Since this is linear in parameters, quadratic and its derivative is linear, we can find an analytical estimate of $\beta$ by setting it derivative to zero.

$$
\hat\beta_{WLS} = (\text{X}^{T}S\text{X})^{-1}\text{X}^{T}Sy
$$

#### Scikit-learn Implementation

In scikit-learn, you can set the `sample_weight` keyword in the fit function.

### Heteroscedasticity but with correlated errors

This time let us assumes heteroscedasticity but errors are correlated

$$ \epsilon \sim \mathcal{N}(0,\Sigma) $$

In this case, we cannot assume data points to be independent and the likelihood need to consider the joint probability density function for normal distribution

$$
\mathcal{f}(y|X;\beta,\Sigma) = \frac{1}{(2\pi)^{n/2}{|\Sigma|}^{1/2}}\exp\Big(-\frac{1}{2}(y - \text{X}\beta)^{T}\Sigma^{-1/2}(y - \text{X}\beta)\Big)
$$

Converting to log-likelihood by taking log on both side

\begin{align*}
\mathcal{l}(\beta) &= \frac{n}{2}\log{(2\pi)} + \frac{1}{2}\log{|\Sigma|} + \log\Big(\exp\Big(-\frac{1}{2}(y - \text{X}\beta)^{T}\Sigma^{-1/2}(y - \text{X}\beta)\Big)\Big) \\
                   &= \frac{n}{2}\log{(2\pi)} + \frac{1}{2}\log{|\Sigma|} - \frac{1}{2}(y - \text{X}\beta)^{T}\Sigma^{-1/2}(y - \text{X}\beta) \\
\end{align*}

This needs to be maximized with respect to $\beta$ so $\log{(2\pi)}$ and $\log{|\Sigma|}$ are constants. Since constants do not affect the optimization, problem can be re-written as:

$$
\underset{\beta}{\text{max}} \quad -(y - \text{X}\beta)^{T}\Sigma^{-1/2}(y - \text{X}\beta)
$$

or

$$
\underset{\beta}{\text{min}} \quad (y - \text{X}\beta)^{T}\Sigma^{-1/2}(y - \text{X}\beta)
$$

Since this is linear in parameters, quadratic and its derivative is linear, we can find an analytical estimate of $\beta$ by setting it derivative to zero. Further, this generalizes least square to any positive-definite covariance matrix, this is called **generalized least square (GLS)**

$$
\hat\beta_{GLS} = (\text{X}^{T}\Sigma^{1/2}\text{X})^{-1}\text{X}^{T}\Sigma^{1/2}y
$$

Similar to OLS, it can be shown that **GLS** is also **BLUE** in the presence of heteroscedastic errors. As **WLS** is a special case of **GLS** with uncorrelated errors where $s_i = \frac{1}{\sigma_i^2}$, **WLS** is also **BLUE** in the presence of heteroscedastic uncorrelated errors.

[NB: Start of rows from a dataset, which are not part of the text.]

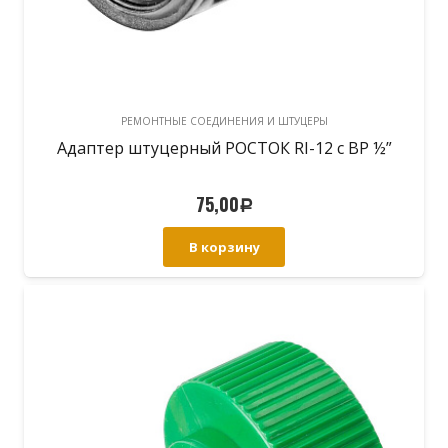
РЕМОНТНЫЕ СОЕДИНЕНИЯ И ШТУЦЕРЫ
Адаптер штуцерный РОСТОК RI-12 с ВР ½”
75,00
Р
В корзину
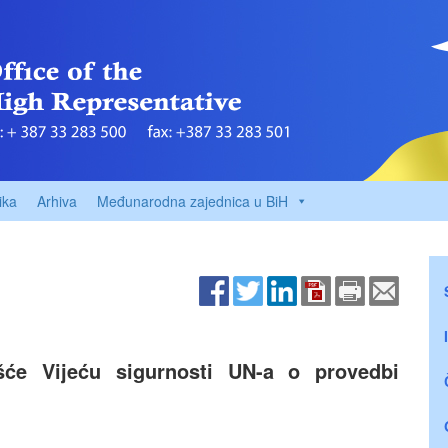
ika
Arhiva
Međunarodna zajednica u BiH
ešće Vijeću sigurnosti UN-a o provedbi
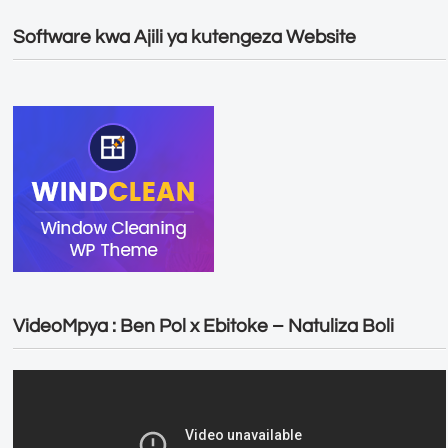
Software kwa Ajili ya kutengeza Website
VideoMpya : Ben Pol x Ebitoke – Natuliza Boli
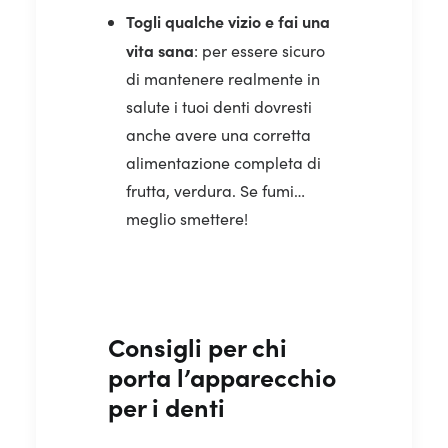
Togli qualche vizio e fai una
vita sana
: per essere sicuro
di mantenere realmente in
salute i tuoi denti dovresti
anche avere una corretta
alimentazione completa di
frutta, verdura. Se fumi…
meglio smettere!
Consigli per chi
porta l’apparecchio
per i denti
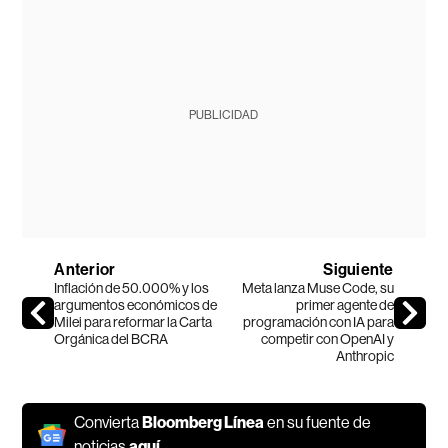
PUBLICIDAD
Anterior
Siguiente
Inflación de 50.000% y los
Meta lanza Muse Code, su
argumentos económicos de
primer agente de
Milei para reformar la Carta
programación con IA para
Orgánica del BCRA
competir con OpenAI y
Anthropic
Convierta
Bloomberg Línea
en su fuente de
noticias
aquí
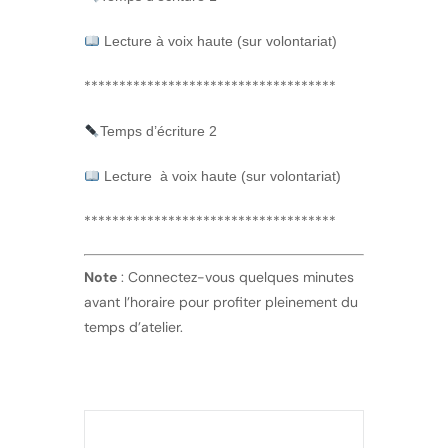
Lecture à voix haute (sur volontariat)
************************************
Temps d’écriture 2
Lecture à voix haute (sur volontariat)
************************************
Note
: Connectez-vous quelques minutes
avant l’horaire pour profiter pleinement du
temps d’atelier.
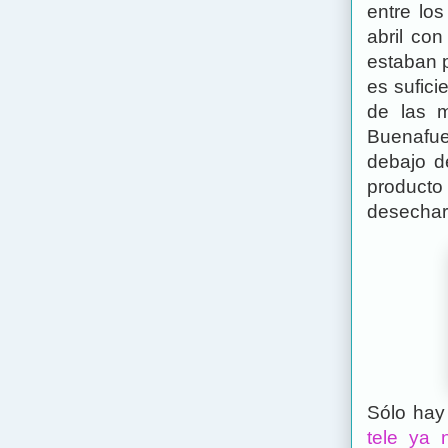
entre los
abril co
estaban p
es sufici
de las 
Buenafue
debajo de
producto
desechar
Sólo hay
tele ya 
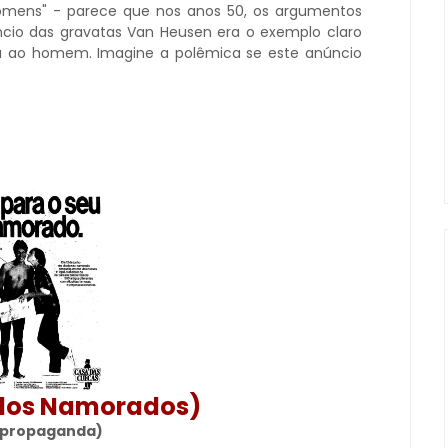
omens" - parece que nos anos 50, os argumentos
ncio das gravatas Van Heusen era o exemplo claro
a ao homem. Imagine a polêmica se este anúncio
 dos Namorados)
a propaganda)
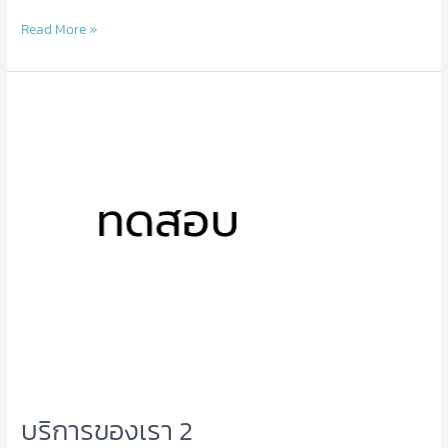
Read More »
บริการ
ของ
เรา
2
บริการของเรา 2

If the error covariance matrix is known, we can solve GLS and get the estimate of $\beta$. However, most of the time, structure of $\Sigma$ is unknown. In this scenario we can use **Feasible Generalized Least Squares (FGLS)** which is can iterative method where we also estimate the covariance matrix iteratively. 

#### Scikit-learn Implementation

At the moment (June 2025) scikit-learn does not provide an implementation of GLS, you can use it via another propular statistics library `statsmodel` using `statsmodels.regression.linear_model.GLS`.